TASK TO COMPLETE: Please give back each line of the listing, unchanged in every word.

SUPPLIED INFORMATION:
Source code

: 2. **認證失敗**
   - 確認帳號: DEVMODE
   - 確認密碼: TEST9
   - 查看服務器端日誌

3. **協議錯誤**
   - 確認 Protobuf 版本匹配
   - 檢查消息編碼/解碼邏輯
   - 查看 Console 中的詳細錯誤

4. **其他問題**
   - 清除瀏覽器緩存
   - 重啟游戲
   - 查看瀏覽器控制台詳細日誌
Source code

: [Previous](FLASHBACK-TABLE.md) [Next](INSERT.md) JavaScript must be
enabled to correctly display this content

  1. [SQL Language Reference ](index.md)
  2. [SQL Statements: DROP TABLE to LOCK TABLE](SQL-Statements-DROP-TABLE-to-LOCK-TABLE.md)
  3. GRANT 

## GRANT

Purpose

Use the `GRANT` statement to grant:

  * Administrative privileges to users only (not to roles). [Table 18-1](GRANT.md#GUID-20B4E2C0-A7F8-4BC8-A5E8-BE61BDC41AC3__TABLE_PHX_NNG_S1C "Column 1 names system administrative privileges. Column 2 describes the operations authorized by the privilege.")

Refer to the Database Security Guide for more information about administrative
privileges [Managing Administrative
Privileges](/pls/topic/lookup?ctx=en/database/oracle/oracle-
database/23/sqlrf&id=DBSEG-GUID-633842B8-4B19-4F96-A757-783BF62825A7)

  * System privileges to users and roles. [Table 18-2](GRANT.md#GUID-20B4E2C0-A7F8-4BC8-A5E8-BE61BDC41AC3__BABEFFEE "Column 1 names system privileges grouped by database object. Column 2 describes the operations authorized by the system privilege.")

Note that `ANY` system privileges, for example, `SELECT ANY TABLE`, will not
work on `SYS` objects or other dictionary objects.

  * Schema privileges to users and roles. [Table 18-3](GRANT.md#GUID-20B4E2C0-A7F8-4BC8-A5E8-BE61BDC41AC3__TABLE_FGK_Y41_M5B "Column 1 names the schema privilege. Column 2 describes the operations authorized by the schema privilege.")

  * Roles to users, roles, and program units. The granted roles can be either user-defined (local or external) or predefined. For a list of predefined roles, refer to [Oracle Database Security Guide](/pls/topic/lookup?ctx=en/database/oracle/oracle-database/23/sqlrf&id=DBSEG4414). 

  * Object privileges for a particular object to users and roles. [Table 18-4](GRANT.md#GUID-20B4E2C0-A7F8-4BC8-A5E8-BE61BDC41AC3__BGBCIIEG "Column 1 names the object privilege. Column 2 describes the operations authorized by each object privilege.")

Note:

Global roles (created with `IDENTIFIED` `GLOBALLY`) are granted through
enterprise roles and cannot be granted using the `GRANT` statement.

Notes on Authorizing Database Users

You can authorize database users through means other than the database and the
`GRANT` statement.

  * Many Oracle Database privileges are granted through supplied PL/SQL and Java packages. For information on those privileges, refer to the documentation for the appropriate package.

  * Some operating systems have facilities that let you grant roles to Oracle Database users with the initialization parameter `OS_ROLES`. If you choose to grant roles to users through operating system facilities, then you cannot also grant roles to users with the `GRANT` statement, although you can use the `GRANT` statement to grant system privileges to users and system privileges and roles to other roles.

OUTPUT BELOW:
Source code

: 2. **認證失敗**
   - 確認帳號: DEVMODE
   - 確認密碼: TEST9
   - 查看服務器端日誌

3. **協議錯誤**
   - 確認 Protobuf 版本匹配
   - 檢查消息編碼/解碼邏輯
   - 查看 Console 中的詳細錯誤

4. **其他問題**
   - 清除瀏覽器緩存
   - 重啟游戲
   - 查看瀏覽器控制台詳細日誌
Source code

: [Previous](FLASHBACK-TABLE.md) [Next](INSERT.md) JavaScript must be
enabled to correctly display this content

  1. [SQL Language Reference ](index.md)
  2. [SQL Statements: DROP TABLE to LOCK TABLE](SQL-Statements-DROP-TABLE-to-LOCK-TABLE.md)
  3. GRANT 

## GRANT

Purpose

Use the `GRANT` statement to grant:

  * Administrative privileges to users only (not to roles). [Table 18-1](GRANT.md#GUID-20B4E2C0-A7F8-4BC8-A5E8-BE61BDC41AC3__TABLE_PHX_NNG_S1C "Column 1 names system administrative privileges. Column 2 describes the operations authorized by the privilege.")

Refer to the Database Security Guide for more information about administrative
privileges [Managing Administrative
Privileges](/pls/topic/lookup?ctx=en/database/oracle/oracle-
database/23/sqlrf&id=DBSEG-GUID-633842B8-4B19-4F96-A757-783BF62825A7)

  * System privileges to users and roles. [Table 18-2](GRANT.md#GUID-20B4E2C0-A7F8-4BC8-A5E8-BE61BDC41AC3__BABEFFEE "Column 1 names system privileges grouped by database object. Column 2 describes the operations authorized by the system privilege.")

Note that `ANY` system privileges, for example, `SELECT ANY TABLE`, will not
work on `SYS` objects or other dictionary objects.

  * Schema privileges to users and roles. [Table 18-3](GRANT.md#GUID-20B4E2C0-A7F8-4BC8-A5E8-BE61BDC41AC3__TABLE_FGK_Y41_M5B "Column 1 names the schema privilege. Column 2 describes the operations authorized by the schema privilege.")

  * Roles to users, roles, and program units. The granted roles can be either user-defined (local or external) or predefined. For a list of predefined roles, refer to [Oracle Database Security Guide](/pls/topic/lookup?ctx=en/database/oracle/oracle-database/23/sqlrf&id=DBSEG4414). 

  * Object privileges for a particular object to users and roles. [Table 18-4](GRANT.md#GUID-20B4E2C0-A7F8-4BC8-A5E8-BE61BDC41AC3__BGBCIIEG "Column 1 names the object privilege. Column 2 describes the operations authorized by each object privilege.")

Note:

Global roles (created with `IDENTIFIED` `GLOBALLY`) are granted through
enterprise roles and cannot be granted using the `GRANT` statement.

Notes on Authorizing Database Users

You can authorize database users through means other than the database and the
`GRANT` statement.

  * Many Oracle Database privileges are granted through supplied PL/SQL and Java packages. For information on those privileges, refer to the documentation for the appropriate package.

  * Some operating systems have facilities that let you grant roles to Oracle Database users with the initialization parameter `OS_ROLES`. If you choose to grant roles to users through operating system facilities, then you cannot also grant roles to users with the `GRANT` statement, although you can use the `GRANT` statement to grant system privileges to users and system privileges and roles to other roles.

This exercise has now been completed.